=== Text section ===
□ □ □

It is widely recognized that inadequate access to water and sanitation services has enormous health, economic, and social consequences.  Poor water quality continues to pose a major threat to human health.  Diarrheal disease is the second leading cause of death in children under five years old, and is responsible for killing around 760,000 children every year (WHO, 2013).  A significant proportion of diarrheal disease can be prevented through safe drinking-water and adequate sanitation and hygiene.  In communities that lack safe drinking water, women and girls spend several hours each day collecting water from distant sources, and this reduces opportunities to attend school.


Phase I (2011-2015) goal is to increase access to potable water and sanitation and improve hygiene. The Program introduced innovative and low-cost water and sanitation technologies, and promoted appropriate hygienic behaviors at the community level.  The Program also developed practical models of sustainable WASH service delivery and increased the capacity of national and regional institutions to replicate these approaches and models throughout the region.  

Phase II (2016-2017) is designed to support the USAID/West Africa Water, Sanitation, and Hygiene (WASH) portfolio.  Phase II activities will build on the lessons learned from the past four years to reinforce the capacity of regional organizations.  USAID WA-WASH is also partnering with the African Water Association to serve as a WASH knowledge management and information sharing platform.

□ □ □

[Transcribed page contents]
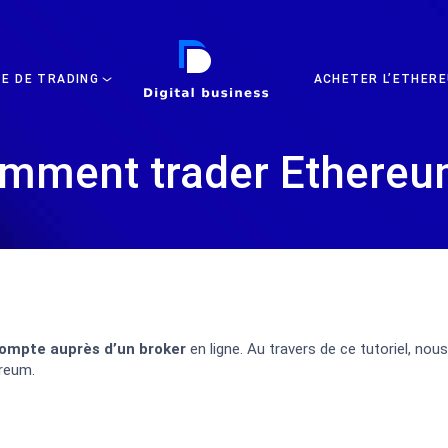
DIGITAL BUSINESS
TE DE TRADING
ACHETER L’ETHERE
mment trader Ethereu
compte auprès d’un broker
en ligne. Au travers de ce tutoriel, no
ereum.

□ □ □

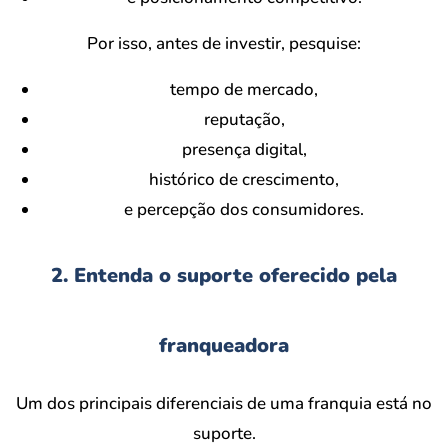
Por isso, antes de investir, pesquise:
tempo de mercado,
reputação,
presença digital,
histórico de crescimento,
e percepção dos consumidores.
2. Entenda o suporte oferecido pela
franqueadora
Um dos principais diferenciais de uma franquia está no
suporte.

□ □ □

=== About this task ===
In the text on West Africa water and sanitation, which organization is USAID WA-WASH partnering with as a WASH knowledge management and information sharing platform?

=== Written answer ===
The African Water Association.